Return every line of the listing below without any changes. Leave the pictures out.

+ + + +

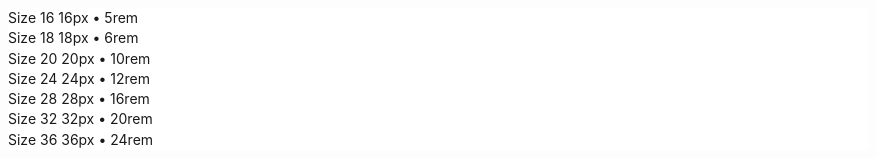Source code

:   <div>
    <div class="flex align-items-center justify-content-between leading-9 font-xs font-bold mb-4">
      Size 16
      <span class="opacity-40">16px • 5rem</span>
    </div>
    <div class="h-16 bg-gray"></div>
  </div>

  <div>
    <div class="flex align-items-center justify-content-between leading-9 font-xs font-bold mb-4">
      Size 18
      <span class="opacity-40">18px • 6rem</span>
    </div>
    <div class="h-18 bg-gray"></div>
  </div>

  <div>
    <div class="flex align-items-center justify-content-between leading-9 font-xs font-bold mb-4">
      Size 20
      <span class="opacity-40">20px • 10rem</span>
    </div>
    <div class="h-20 bg-gray"></div>
  </div>

  <div>
    <div class="flex align-items-center justify-content-between leading-9 font-xs font-bold mb-4">
      Size 24
      <span class="opacity-40">24px • 12rem</span>
    </div>
    <div class="h-24 bg-gray"></div>
  </div>

  <div>
    <div class="flex align-items-center justify-content-between leading-9 font-xs font-bold mb-4">
      Size 28
      <span class="opacity-40">28px • 16rem</span>
    </div>
    <div class="h-28 bg-gray"></div>
  </div>

  <div>
    <div class="flex align-items-center justify-content-between leading-9 font-xs font-bold mb-4">
      Size 32
      <span class="opacity-40">32px • 20rem</span>
    </div>
    <div class="h-32 bg-gray"></div>
  </div>

  <div>
    <div class="flex align-items-center justify-content-between leading-9 font-xs font-bold mb-4">
      Size 36
      <span class="opacity-40">36px • 24rem</span>
    </div>
    <div class="h-36 bg-gray"></div>
  </div>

+ + + +

-- REPLY TO THE EXERCISE --
Source code

:   <div>
    <div class="flex align-items-center justify-content-between leading-9 font-xs font-bold mb-4">
      Size 16
      <span class="opacity-40">16px • 5rem</span>
    </div>
    <div class="h-16 bg-gray"></div>
  </div>

  <div>
    <div class="flex align-items-center justify-content-between leading-9 font-xs font-bold mb-4">
      Size 18
      <span class="opacity-40">18px • 6rem</span>
    </div>
    <div class="h-18 bg-gray"></div>
  </div>

  <div>
    <div class="flex align-items-center justify-content-between leading-9 font-xs font-bold mb-4">
      Size 20
      <span class="opacity-40">20px • 10rem</span>
    </div>
    <div class="h-20 bg-gray"></div>
  </div>

  <div>
    <div class="flex align-items-center justify-content-between leading-9 font-xs font-bold mb-4">
      Size 24
      <span class="opacity-40">24px • 12rem</span>
    </div>
    <div class="h-24 bg-gray"></div>
  </div>

  <div>
    <div class="flex align-items-center justify-content-between leading-9 font-xs font-bold mb-4">
      Size 28
      <span class="opacity-40">28px • 16rem</span>
    </div>
    <div class="h-28 bg-gray"></div>
  </div>

  <div>
    <div class="flex align-items-center justify-content-between leading-9 font-xs font-bold mb-4">
      Size 32
      <span class="opacity-40">32px • 20rem</span>
    </div>
    <div class="h-32 bg-gray"></div>
  </div>

  <div>
    <div class="flex align-items-center justify-content-between leading-9 font-xs font-bold mb-4">
      Size 36
      <span class="opacity-40">36px • 24rem</span>
    </div>
    <div class="h-36 bg-gray"></div>
  </div>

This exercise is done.